Once Triton is running you can use the image_client application to send inference requests. You can specify a single image or a directory holding images. Here we send a request for the inception_graphdef model for an image from the qa/images.
$ image_client -m inception_graphdef -s INCEPTION qa/images/mug.jpg
Request 0, batch size 1
Image '../qa/images/mug.jpg':
0.754130 (505) = COFFEE MUG
The Python version of the application accepts the same command-line arguments.
$ python image_client.py -m inception_graphdef -s INCEPTION qa/images/mug.jpg
Request 0, batch size 1
Image '../qa/images/mug.jpg':
0.826384 (505) = COFFEE MUG
The image_client and image_client.py applications use the client libraries to talk to Triton. By default image_client instructs the client library to use HTTP/REST protocol, but you can use the GRPC protocol by providing the -i flag. You must also use the -u flag to point at the GRPC endpoint on Triton.
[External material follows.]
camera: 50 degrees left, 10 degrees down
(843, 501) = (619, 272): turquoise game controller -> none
$ image_client -i grpc -u localhost:8001 -m inception_graphdef -s INCEPTION qa/images/mug.jpg
Request 0, batch size 1
Image '../qa/images/mug.jpg':
0.754130 (505) = COFFEE MUG
By default the client prints the most probable classification for the image. Use the -c flag to see more classifications.
$ image_client -m inception_graphdef -s INCEPTION -c 3 qa/images/mug.jpg
Request 0, batch size 1
Image '../qa/images/mug.jpg':
0.754130 (505) = COFFEE MUG
0.157077 (969) = CUP
0.002880 (968) = ESPRESSO
The -b flag allows you to send a batch of images for inferencing. The image_client application will form the batch from the image or images that you specified. If the batch is bigger than the number of images then image_client will just repeat the images to fill the batch.
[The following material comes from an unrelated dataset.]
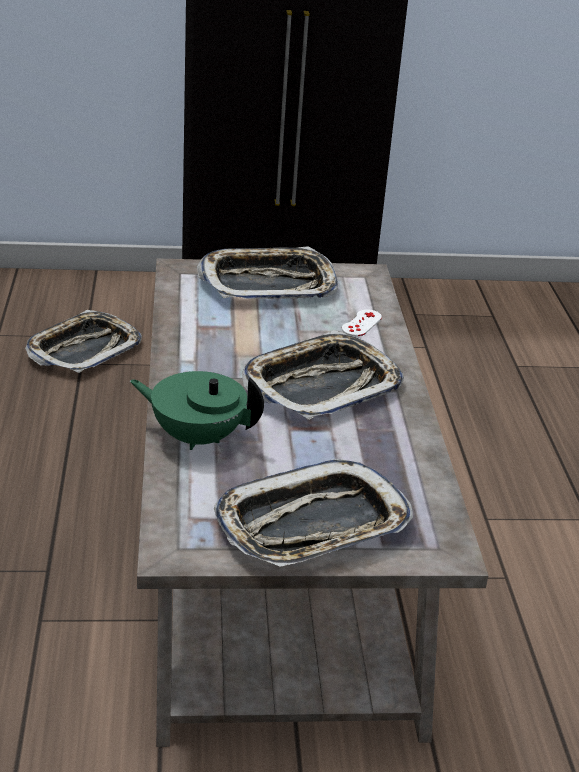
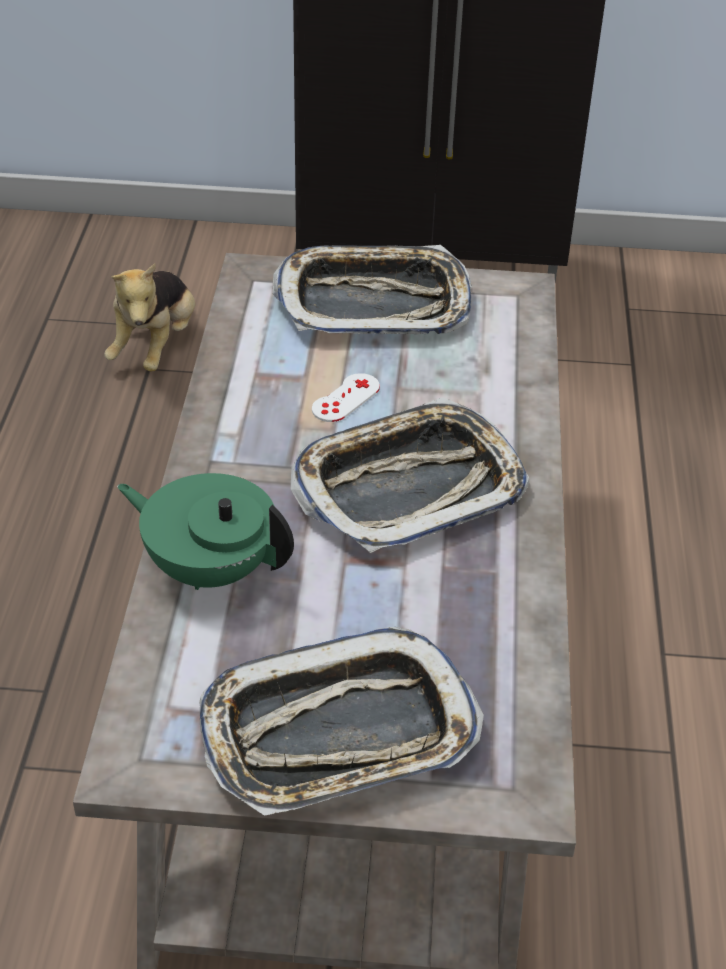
camera: 10 degrees right, 10 degrees up
(84, 349) = (156, 346): tray -> plush toy
(361, 323) = (493, 379): white game controller -> white game controller (345, 398)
$ image_client -m inception_graphdef -s INCEPTION -c 3 -b 2 qa/images/mug.jpg
Request 0, batch size 2
Image '../qa/images/mug.jpg':
0.754130 (505) = COFFEE MUG
0.157077 (969) = CUP
0.002880 (968) = ESPRESSO
Image '../qa/images/mug.jpg':
0.754130 (505) = COFFEE MUG
0.157077 (969) = CUP
0.002880 (968) = ESPRESSO
Provide a directory instead of a single image to perform inferencing on all images in the directory.
$ image_client -m inception_graphdef -s INCEPTION -c 3 -b 2 qa/images
Request 0, batch size 2
Image '/opt/tritonserver/qa/images/car.jpg':
0.819196 (818) = SPORTS CAR
0.033457 (437) = BEACH WAGON
0.031232 (480) = CAR WHEEL
Image '/opt/tritonserver/qa/images/mug.jpg':
0.754130 (505) = COFFEE MUG
0.157077 (969) = CUP
0.002880 (968) = ESPRESSO
Request 1, batch size 2
Image '/opt/tritonserver/qa/images/vulture.jpeg':
0.977632 (24) = VULTURE
0.000613 (9) = HEN
0.000560 (137) = EUROPEAN GALLINULE
Image '/opt/tritonserver/qa/images/car.jpg':
0.819196 (818) = SPORTS CAR
0.033457 (437) = BEACH WAGON
0.031232 (480) = CAR WHEEL
The grpc_image_client.py application behaves the same as the image_client except that instead of using the client library it uses the GRPC generated library to communicate with Triton.
In comparison to the image classification example above, this example uses an ensemble of an image-preprocessing model implemented as a DALI backend and a TensorFlow Inception model. The ensemble model allows you to send the raw image binaries in the request and receive classification results without preprocessing the images on the client.
To try this example you should follow the DALI ensemble example instructions.